Google Reader is an example of something we shouldn’t have trusted and should never have designed for.

GMail is the same only vastly more dangerous. (But the ecosystem of mail is still more robust because widely used, so maybe there’s hope?)

Don’t trust power. Don’t trust those with power, and don’t trust what acquiring power itself might do to you or those you care about. Don’t trust your relationship to power.

Cultivate your memory, but don’t trust it. You’ve been lying to yourself since before you knew words.

Centralization is powerful, necessary, and invariably dangerous.

Certain modes of redundancy are valuable. Leave the house with enough layers to get you through the whole day. Leave town with enough gear to get you through sleeping, eating, staying warm, hopping busses, etc. etc.

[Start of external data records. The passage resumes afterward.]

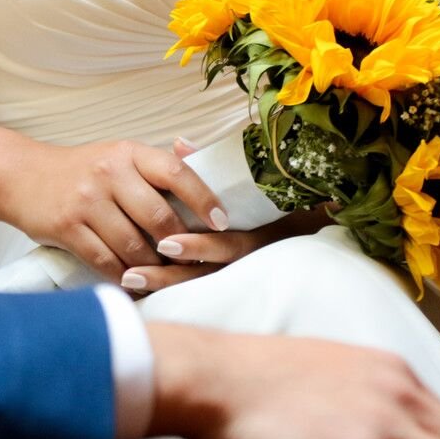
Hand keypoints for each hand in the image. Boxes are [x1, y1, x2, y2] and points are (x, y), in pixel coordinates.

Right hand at [2, 139, 226, 284]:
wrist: (21, 176)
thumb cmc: (82, 171)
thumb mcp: (118, 157)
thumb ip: (157, 167)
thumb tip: (209, 176)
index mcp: (128, 153)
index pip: (176, 172)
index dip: (204, 198)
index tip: (222, 222)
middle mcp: (108, 173)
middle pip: (158, 217)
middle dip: (180, 245)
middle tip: (195, 261)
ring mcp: (86, 201)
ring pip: (133, 245)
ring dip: (154, 267)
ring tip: (166, 275)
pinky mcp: (67, 228)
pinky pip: (105, 261)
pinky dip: (125, 276)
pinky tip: (135, 282)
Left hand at [118, 139, 329, 293]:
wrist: (311, 228)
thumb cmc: (278, 199)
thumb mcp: (255, 181)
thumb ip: (213, 164)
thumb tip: (179, 144)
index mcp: (262, 234)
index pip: (232, 246)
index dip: (200, 246)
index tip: (167, 242)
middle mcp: (253, 261)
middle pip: (210, 274)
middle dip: (171, 274)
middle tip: (134, 270)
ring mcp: (242, 276)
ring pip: (201, 287)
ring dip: (163, 285)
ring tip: (128, 281)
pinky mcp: (229, 287)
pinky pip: (197, 295)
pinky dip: (168, 294)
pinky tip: (138, 293)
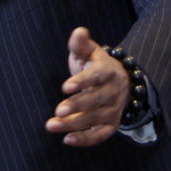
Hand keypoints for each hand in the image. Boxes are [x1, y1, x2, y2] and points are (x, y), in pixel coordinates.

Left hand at [45, 27, 128, 145]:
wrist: (119, 82)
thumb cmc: (95, 65)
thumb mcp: (88, 51)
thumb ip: (80, 44)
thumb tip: (79, 31)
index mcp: (107, 71)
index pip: (96, 77)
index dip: (82, 82)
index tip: (65, 87)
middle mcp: (113, 92)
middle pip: (95, 100)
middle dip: (76, 106)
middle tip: (58, 110)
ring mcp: (113, 109)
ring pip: (95, 119)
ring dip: (73, 124)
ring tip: (52, 125)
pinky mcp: (111, 124)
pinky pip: (100, 135)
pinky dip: (85, 139)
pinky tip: (67, 139)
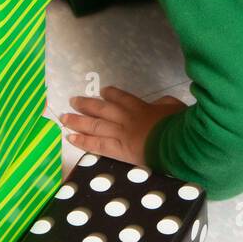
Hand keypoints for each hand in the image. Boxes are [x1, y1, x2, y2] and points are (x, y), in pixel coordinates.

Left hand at [60, 87, 186, 165]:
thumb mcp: (174, 107)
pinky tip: (70, 137)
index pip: (121, 97)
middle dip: (85, 105)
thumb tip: (159, 104)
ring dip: (77, 120)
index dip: (110, 94)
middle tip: (72, 101)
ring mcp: (120, 133)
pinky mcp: (118, 150)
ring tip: (64, 117)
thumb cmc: (178, 125)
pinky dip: (82, 141)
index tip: (103, 91)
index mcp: (139, 107)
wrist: (176, 142)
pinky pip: (96, 145)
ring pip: (94, 125)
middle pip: (101, 109)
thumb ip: (163, 104)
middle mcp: (125, 118)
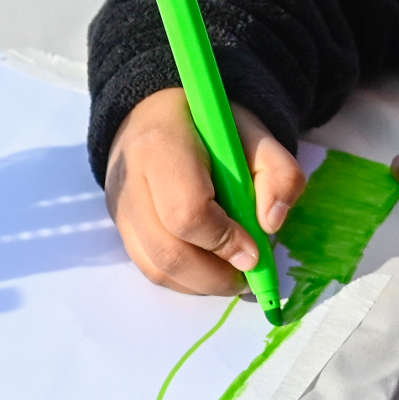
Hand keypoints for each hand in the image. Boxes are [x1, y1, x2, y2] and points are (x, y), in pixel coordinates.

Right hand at [105, 87, 306, 297]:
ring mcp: (120, 209)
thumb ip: (279, 173)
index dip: (224, 240)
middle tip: (250, 274)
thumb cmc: (209, 128)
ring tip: (234, 272)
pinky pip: (152, 269)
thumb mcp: (255, 136)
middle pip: (169, 252)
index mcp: (161, 146)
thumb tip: (270, 225)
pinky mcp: (120, 229)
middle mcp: (129, 182)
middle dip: (216, 275)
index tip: (255, 248)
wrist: (158, 117)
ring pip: (158, 269)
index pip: (186, 213)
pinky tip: (211, 265)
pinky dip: (186, 280)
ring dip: (202, 283)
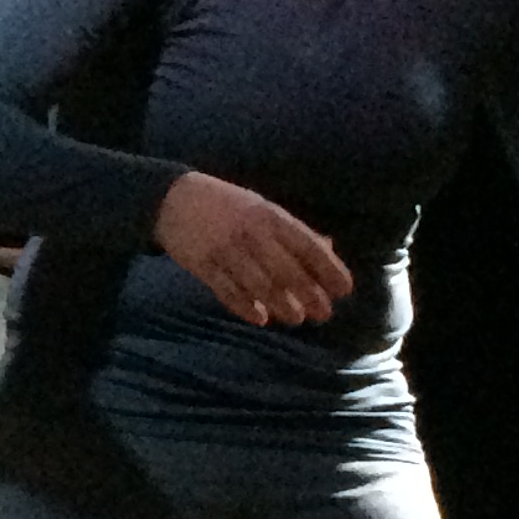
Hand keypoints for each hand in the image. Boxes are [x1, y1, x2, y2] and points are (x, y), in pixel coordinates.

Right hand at [153, 171, 355, 326]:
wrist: (173, 199)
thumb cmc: (226, 205)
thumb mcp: (262, 208)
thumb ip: (292, 230)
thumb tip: (329, 248)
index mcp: (269, 216)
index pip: (307, 245)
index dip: (328, 268)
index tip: (344, 289)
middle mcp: (250, 233)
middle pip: (286, 270)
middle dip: (308, 294)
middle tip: (324, 314)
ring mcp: (225, 250)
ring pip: (259, 284)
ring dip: (281, 304)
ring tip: (295, 319)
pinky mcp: (202, 265)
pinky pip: (227, 291)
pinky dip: (244, 306)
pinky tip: (260, 318)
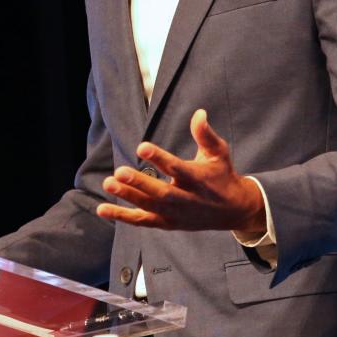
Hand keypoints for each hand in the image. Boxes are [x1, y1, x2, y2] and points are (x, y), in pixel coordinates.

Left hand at [96, 109, 266, 232]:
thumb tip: (199, 112)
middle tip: (119, 171)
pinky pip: (143, 221)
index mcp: (199, 179)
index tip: (142, 146)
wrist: (233, 210)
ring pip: (149, 207)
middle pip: (160, 193)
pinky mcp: (167, 224)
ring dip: (128, 197)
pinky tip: (102, 208)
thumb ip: (206, 134)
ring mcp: (176, 214)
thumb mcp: (219, 153)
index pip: (177, 169)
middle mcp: (186, 199)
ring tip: (108, 183)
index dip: (159, 158)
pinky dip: (123, 216)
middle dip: (139, 183)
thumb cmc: (222, 175)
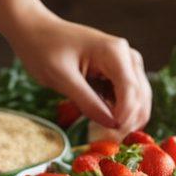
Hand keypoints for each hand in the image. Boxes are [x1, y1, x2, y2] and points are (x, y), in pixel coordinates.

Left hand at [8, 11, 150, 135]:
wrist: (35, 31)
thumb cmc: (43, 49)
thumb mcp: (61, 78)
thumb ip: (87, 101)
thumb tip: (112, 125)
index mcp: (115, 52)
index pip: (131, 90)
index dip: (125, 116)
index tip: (112, 136)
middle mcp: (127, 57)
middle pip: (140, 96)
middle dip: (129, 121)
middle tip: (111, 143)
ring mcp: (126, 65)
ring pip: (139, 100)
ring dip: (128, 120)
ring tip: (108, 137)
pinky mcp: (119, 74)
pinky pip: (128, 98)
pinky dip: (121, 113)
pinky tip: (107, 125)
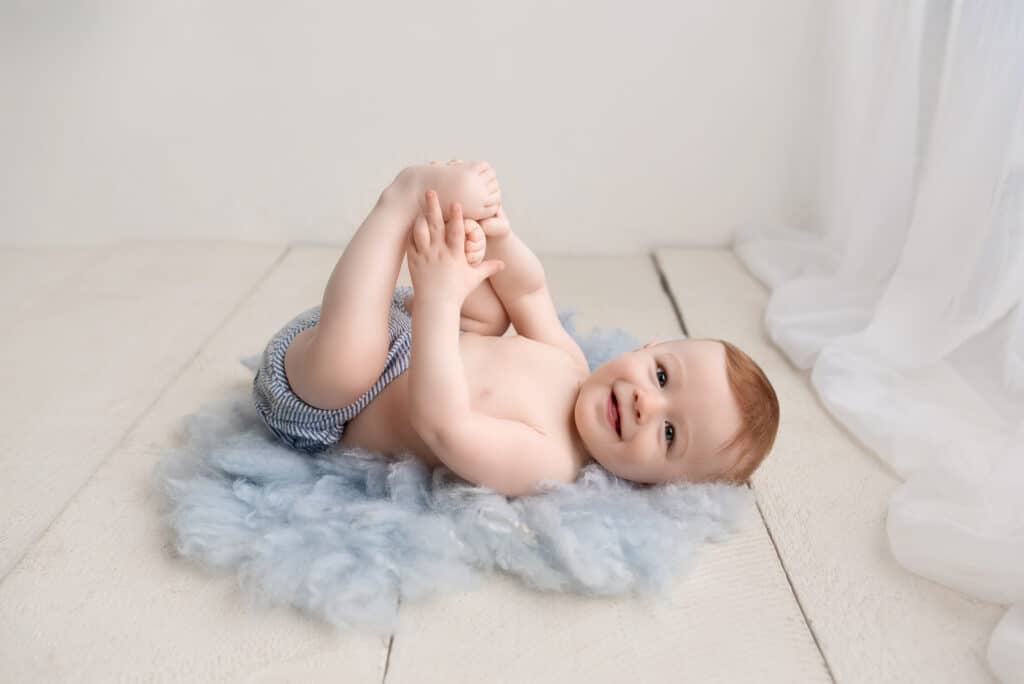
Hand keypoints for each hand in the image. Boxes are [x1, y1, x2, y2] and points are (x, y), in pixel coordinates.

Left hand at [407, 190, 504, 304]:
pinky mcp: (414, 261)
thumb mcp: (474, 279)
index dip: (457, 216)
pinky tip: (411, 222)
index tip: (456, 202)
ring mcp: (425, 256)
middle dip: (433, 207)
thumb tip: (503, 264)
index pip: (457, 232)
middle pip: (436, 226)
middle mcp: (439, 253)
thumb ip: (488, 268)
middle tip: (430, 191)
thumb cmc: (457, 292)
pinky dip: (411, 232)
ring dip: (419, 217)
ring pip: (420, 232)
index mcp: (455, 255)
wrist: (436, 306)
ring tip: (419, 206)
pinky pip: (411, 242)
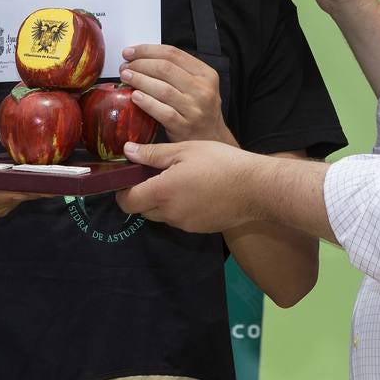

An individual should be careful of what they don’t own but rely on anyway.

The public:

  • should be wary of what it needs, doesn’t own, and can’t get from a diverse market.

  • should be wary of owning things badly.

Maintaining e-mail is terrible.

  • This hasn’t changed.

  • Is it terrible enough to justify the risk in letting someone else own it in exchange for the conveniences provided by their centralization?

  • Has the centralization of systems like e-mail made them easier to maintain in the general case, or harder?

Is it better to have to trust more entities?

Trust yourself, but don’t trust yourself: Be confident. Be in the world. Put yourself in situations to do hard things and good work. But don’t put yourself where you’ll fail and break what matters just because you think you ought to be strong enough in the moment. The decisions that matter just as often aren’t the ones in the moment. They’re the ones hours and days and weeks before the moment comes.

If you decided not to put on your seatbelt, if you left camp without water, if you wrote code to ignore the error case: You’re going to have a bad time.